Posted by David Reynolds | July 17th, 2022

Hamish SpenceNCA NewsWire

Fresh hope has been offered amid fears beloved white whale Migaloo has died after an albino humpback’s corpse washed ashore in Victoria’s east.

Confronting photos surfaced on Saturday of the whale’s dead body on a Mallacoota beach in East Gippsland.

Scientists and officials are working to determine whether the dead whale is Migaloo by taking a genetic sample from the body and photographing the fluke (tail) to compare it to past images.

But based on photos and footage from the scene, wildlife scientist Dr Vanessa Pirotta and the team at the White Whale Research Centre believe it could possibly be another whale.

“We have come to a very, not 100 per cent conclusion right now … this could potentially be another whale and not Migaloo,” Dr Pirotta told ABC News on Sunday.

“Genetic testing will essentially tell us 100 per cent if this is Migaloo or not. But at this stage, the team and I have worked on an initial assessment, we‘re not in the field just based on what we’re seeing, is that it’s most likely not (Migaloo).

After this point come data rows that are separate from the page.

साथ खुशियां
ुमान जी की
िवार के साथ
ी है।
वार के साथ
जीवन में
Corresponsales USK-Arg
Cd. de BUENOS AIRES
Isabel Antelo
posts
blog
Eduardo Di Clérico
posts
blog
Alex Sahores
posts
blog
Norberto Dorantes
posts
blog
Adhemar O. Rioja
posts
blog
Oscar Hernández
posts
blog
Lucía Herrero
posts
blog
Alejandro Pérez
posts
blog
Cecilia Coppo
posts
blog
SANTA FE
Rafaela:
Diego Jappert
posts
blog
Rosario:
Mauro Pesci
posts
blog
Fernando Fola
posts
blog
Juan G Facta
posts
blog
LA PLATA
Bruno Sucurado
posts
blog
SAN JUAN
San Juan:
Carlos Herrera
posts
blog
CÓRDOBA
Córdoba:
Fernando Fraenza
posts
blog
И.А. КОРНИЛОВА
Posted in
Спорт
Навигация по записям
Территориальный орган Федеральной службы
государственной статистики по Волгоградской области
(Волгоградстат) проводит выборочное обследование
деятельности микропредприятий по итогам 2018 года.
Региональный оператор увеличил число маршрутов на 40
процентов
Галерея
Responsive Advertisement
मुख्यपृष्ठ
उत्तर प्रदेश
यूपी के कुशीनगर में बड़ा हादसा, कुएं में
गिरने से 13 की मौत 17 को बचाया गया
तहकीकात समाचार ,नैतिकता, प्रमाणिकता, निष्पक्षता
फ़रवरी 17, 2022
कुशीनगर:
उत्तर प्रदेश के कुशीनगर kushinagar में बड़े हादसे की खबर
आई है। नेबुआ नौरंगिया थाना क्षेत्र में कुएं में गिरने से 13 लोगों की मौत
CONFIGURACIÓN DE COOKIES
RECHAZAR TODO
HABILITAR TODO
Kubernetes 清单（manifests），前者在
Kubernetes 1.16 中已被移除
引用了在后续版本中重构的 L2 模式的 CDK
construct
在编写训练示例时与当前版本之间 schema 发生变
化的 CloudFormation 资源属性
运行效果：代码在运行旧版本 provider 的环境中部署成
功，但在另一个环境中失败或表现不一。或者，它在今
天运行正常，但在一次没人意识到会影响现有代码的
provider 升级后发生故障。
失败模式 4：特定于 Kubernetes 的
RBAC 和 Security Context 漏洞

“We’re piecing together the puzzle but it seems at this stage, without genetic testing, it’s around over 50 per cent not likely Migaloo, but I will say with caution we need genetic testing.”

It comes after the Marine Mammal Foundation also said “early assessment of gender and skin degradation suggests it’s not Migaloo”.

Dr Pirotta cited darkened skin and barnacles on the throat as key features they found while assessing the images.

“It seems to most likely be a white whale or at least a whale that has been a darker pigmentation that potentially has passed out at se, and washed ashore and weathered overtime,” she said.

“When you can see the barnacles attached to that black area there that indicates that that was external skin.”

An official conclusion is not expected for some days while Victoria’s Department of Environment, Land, Water and Planning assess the situation and conduct tests.

Migaloo has brought joy to Australians and people across the world for decades, with thousands clamouring to the east coast over the years in the hope of spotting the rare animal.

It is estimated that he was born in 1986 and was first spotted in Byron Bay in 1991.

Until 2011, it was believed that he was the only white whale in the world and there remain only three to four others.

Migaloo’s name means “white fella” in several indigenous languages and special Queensland and commonwealth laws are in place to protect him due to his uniqueness.

He has not been officially sighted since 2020 after he lost his tracking chip.